-- WORK TO BE COMPLETED --
In the abstract below on fibroblasts after heart attack, which two transcription factors are named as key and highly active in the C1 Postn + Fibroblasts group?

--- QUOTED PASSAGE Enclosed Below ---

Single-cell RNA sequencing reveals the potential role of Postn(+) fibroblasts in promoting the progression of myocardial fibrosis after myocardial infarction.

Myocardial infarction (MI) is a life-threatening coronary artery-related pathology characterized by sudden cardiac death, often leading to cardiac fibrosis and heart failure (HF). Despite advances in emergency care and treatment measures such as percutaneous coronary intervention (PCI), the mortality rate due to HF following MI remains high, making it the leading cause of death in MI patients. While cardiac fibroblasts are known to be closely associated with the adverse outcomes of cardiac fibrosis and HF post-MI, the cellular landscape of fibroblasts after MI and their role in myocardial fibrosis and HF progression has not been fully explored. Our study identified a key, highly proliferative fibroblast subpopulation, named C1 Postn + Fibroblasts, which showed high myocardial fibrosis scores. C1 Postn + Fibroblasts were primarily located at the early stage of the pseudo-time trajectory and exhibited high stemness. These cells interact with EndoCs, ECs, and macrophages through the Cxcl12-Ackr3, Ptn-Ncl, and Mdk-Lrp1 signaling pathways, thereby influencing myocardial fibrosis progression. Additionally, Tead1 and Hdac2 were found to be key and highly active transcription factors in this subpopulation. In vitro experiments showed that knocking down Postn significantly decreased the activity of cardiac fibroblasts, inhibited their migration and adhesion capabilities, and induced apoptosis. This subpopulation may be more sensitive to post-MI adverse events, while other subpopulations may exhibit more inhibited responses. Stemness genes Ctnnb1 and Hifla, as well as oxidative phosphorylation and glutathione metabolism pathways, should be closely monitored in efforts to prevent myocardial fibrosis post-MI. The Cxcl12-Ackr3, Ptn-Ncl, and Mdk-Lrp1 pathways may represent potential routes to disrupt the key interactions between C1 Postn + Fibroblasts and EndoCs, ECs, and macrophages. Tead1 and Hdac2 may be potential targets for inhibiting myocardial fibrosis and preventing adverse outcomes of MI after further experimental verification. The gene Postn, expressed in C1 Postn + Fibroblasts, may contribute to the inhibition of abnormal fibroblast activation post-MI. These findings open new perspectives for the prevention and treatment of myocardial fibrosis after MI and the prevention of its progression to HF.

--- End of Enclosed QUOTED PASSAGE ---
--- DATASET EXCERPTS Enclosed Below ---

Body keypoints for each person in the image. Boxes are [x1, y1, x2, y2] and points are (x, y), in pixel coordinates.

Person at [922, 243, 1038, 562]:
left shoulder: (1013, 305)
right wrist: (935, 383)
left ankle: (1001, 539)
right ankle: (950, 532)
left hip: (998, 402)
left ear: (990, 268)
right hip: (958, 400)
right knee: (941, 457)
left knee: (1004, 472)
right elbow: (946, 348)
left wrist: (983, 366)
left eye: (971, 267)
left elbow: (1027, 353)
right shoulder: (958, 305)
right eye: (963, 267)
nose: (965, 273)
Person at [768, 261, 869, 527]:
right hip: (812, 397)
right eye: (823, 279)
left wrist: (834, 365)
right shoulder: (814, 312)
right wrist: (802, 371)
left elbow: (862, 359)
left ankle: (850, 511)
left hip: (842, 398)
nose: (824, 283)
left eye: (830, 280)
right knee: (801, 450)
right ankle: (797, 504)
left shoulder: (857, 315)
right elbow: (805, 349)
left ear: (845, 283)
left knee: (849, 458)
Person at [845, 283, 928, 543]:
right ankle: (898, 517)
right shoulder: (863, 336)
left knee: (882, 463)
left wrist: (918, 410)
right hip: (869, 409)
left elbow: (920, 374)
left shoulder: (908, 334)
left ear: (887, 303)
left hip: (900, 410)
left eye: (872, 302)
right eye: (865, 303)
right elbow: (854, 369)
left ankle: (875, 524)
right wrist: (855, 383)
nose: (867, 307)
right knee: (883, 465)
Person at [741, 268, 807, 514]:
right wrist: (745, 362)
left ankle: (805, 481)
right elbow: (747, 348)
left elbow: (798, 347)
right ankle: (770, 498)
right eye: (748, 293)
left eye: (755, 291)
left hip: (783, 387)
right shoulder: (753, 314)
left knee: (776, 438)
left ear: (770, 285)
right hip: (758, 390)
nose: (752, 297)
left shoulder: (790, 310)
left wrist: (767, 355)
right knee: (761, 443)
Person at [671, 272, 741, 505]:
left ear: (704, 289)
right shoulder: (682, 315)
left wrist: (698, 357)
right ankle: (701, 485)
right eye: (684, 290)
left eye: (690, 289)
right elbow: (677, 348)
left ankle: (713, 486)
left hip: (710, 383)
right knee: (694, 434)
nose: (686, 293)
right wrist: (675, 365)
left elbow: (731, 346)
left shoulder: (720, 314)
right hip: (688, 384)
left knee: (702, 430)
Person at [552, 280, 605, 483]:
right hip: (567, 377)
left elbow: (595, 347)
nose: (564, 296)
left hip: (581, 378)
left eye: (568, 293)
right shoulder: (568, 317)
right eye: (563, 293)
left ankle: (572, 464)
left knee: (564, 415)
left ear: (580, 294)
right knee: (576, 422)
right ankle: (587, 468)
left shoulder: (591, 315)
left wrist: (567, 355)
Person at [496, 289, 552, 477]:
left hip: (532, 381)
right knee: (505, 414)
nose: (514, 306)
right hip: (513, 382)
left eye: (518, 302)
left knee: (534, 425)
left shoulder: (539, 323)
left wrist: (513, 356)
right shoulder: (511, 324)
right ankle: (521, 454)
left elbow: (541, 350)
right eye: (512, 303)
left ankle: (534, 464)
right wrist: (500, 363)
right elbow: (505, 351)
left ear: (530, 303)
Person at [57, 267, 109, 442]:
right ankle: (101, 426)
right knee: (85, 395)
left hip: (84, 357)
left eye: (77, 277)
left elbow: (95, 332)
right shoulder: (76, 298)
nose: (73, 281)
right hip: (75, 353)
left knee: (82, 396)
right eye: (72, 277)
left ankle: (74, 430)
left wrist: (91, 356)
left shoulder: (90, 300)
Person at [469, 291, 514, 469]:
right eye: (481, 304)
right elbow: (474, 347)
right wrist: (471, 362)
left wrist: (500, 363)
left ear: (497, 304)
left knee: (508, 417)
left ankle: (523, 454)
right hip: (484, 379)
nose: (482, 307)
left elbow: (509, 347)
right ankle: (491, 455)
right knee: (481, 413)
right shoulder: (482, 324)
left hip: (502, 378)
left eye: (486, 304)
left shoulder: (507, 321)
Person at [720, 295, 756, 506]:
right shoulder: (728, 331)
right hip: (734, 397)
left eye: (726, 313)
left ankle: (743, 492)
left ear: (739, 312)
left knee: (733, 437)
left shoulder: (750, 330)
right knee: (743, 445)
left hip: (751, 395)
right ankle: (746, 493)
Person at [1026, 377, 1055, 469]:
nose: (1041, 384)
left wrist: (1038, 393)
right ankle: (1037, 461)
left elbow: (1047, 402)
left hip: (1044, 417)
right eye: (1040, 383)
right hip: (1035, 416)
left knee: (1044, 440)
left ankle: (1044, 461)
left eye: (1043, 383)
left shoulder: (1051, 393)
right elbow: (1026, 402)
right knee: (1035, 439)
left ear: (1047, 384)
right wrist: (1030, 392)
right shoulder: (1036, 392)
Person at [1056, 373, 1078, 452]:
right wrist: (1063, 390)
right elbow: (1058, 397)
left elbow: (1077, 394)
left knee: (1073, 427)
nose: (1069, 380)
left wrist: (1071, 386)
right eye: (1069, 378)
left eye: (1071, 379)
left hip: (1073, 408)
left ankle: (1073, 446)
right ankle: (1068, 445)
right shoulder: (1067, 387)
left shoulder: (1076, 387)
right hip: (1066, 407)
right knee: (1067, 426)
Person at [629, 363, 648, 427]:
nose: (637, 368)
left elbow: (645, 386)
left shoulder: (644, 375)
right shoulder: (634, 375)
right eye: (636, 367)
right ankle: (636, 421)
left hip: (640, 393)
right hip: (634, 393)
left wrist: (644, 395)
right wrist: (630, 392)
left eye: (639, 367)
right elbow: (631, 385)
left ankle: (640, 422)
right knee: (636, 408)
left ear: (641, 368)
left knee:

--- End of Enclosed DATASET EXCERPTS ---

-- ANSWER TO THIS PROBLEM --
Tead1 and Hdac2.